3.4. Western Blot and Protein Degradation Assay

Cells were cultured under the indicated conditions as described in “Cell culture”. Cells were seeded in 6-well plates (3516, Corning, New York, NY, USA). Compounds were dissolved in DMSO for storage (10 mM). Following compound treatment, cells were washed with PBS, scraped from the plate, and lysed using cell lysis buffer (Applygen, Beijing, China). After the protein in the cell lysate was quantified via the BCA quantification method, the samples were placed in a metal bath at 100 °C and heated for 5 min.

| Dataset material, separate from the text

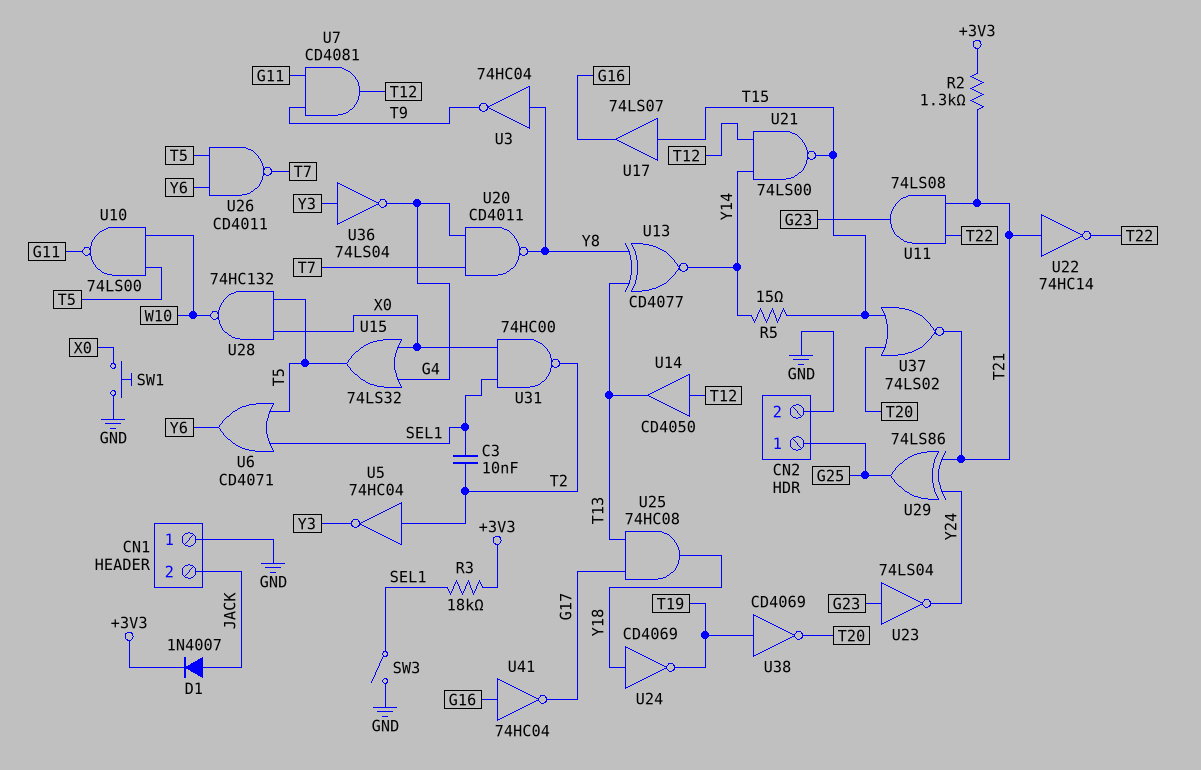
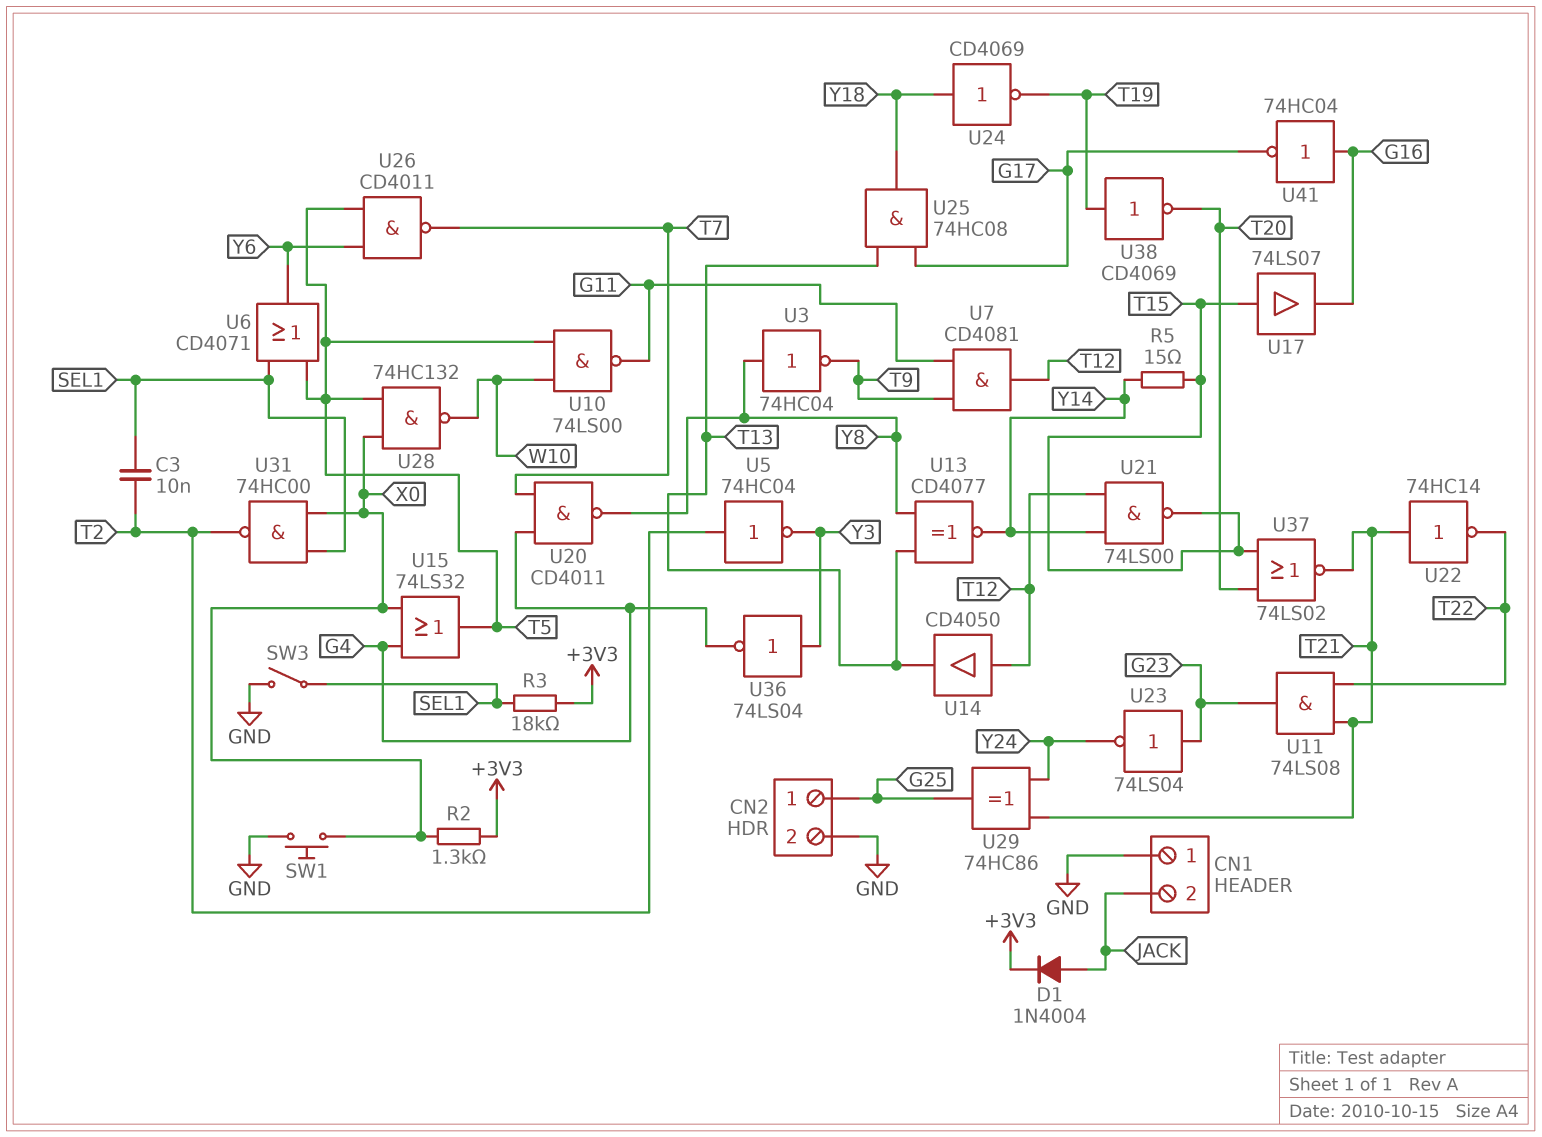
D1: diode 1N4007 (A JACK, K +3V3) -> diode 1N4004 (A JACK, K +3V3)
R2: 1.3k (+3V3, T21) -> 1.3k (+3V3, X0)
U29: XOR 74LS86 (in T21, in Y24, out G25) -> XOR 74HC86 (in T21, in Y24, out G25)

Cell lysates were separated using a 10% SDS–PAGE gel and transferred to PVDF membranes (Merck Millipore, Burlington, MA, USA). The PVDF membrane was blocked with 5% nonfat dry milk in TBST for one hour. The PVDF membrane was transferred to the antibody diluent and incubated overnight at 4 °C. PVDF membranes were washed three times with TBST for 5 min each and then incubated with the appropriate HRP-conjugated secondary antibody for 1 h at room temperature. After washing three more times with TBST, the PVDF membrane was stained with a hypersensitive ECL chemiluminescence reagent (Biodragon, Beijing, China) and then imaged with Tanon 5200. Grayscale quantitative analysis was performed using ImageJ software. Statistical analysis was performed using GraphPad Prism 8. DC₅₀ and D_max values were fitted using a four-parameter [inhibitor] versus response and reported directly from the Prism output. Mean ± SD and unpaired t tests were performed in GraphPad Prism.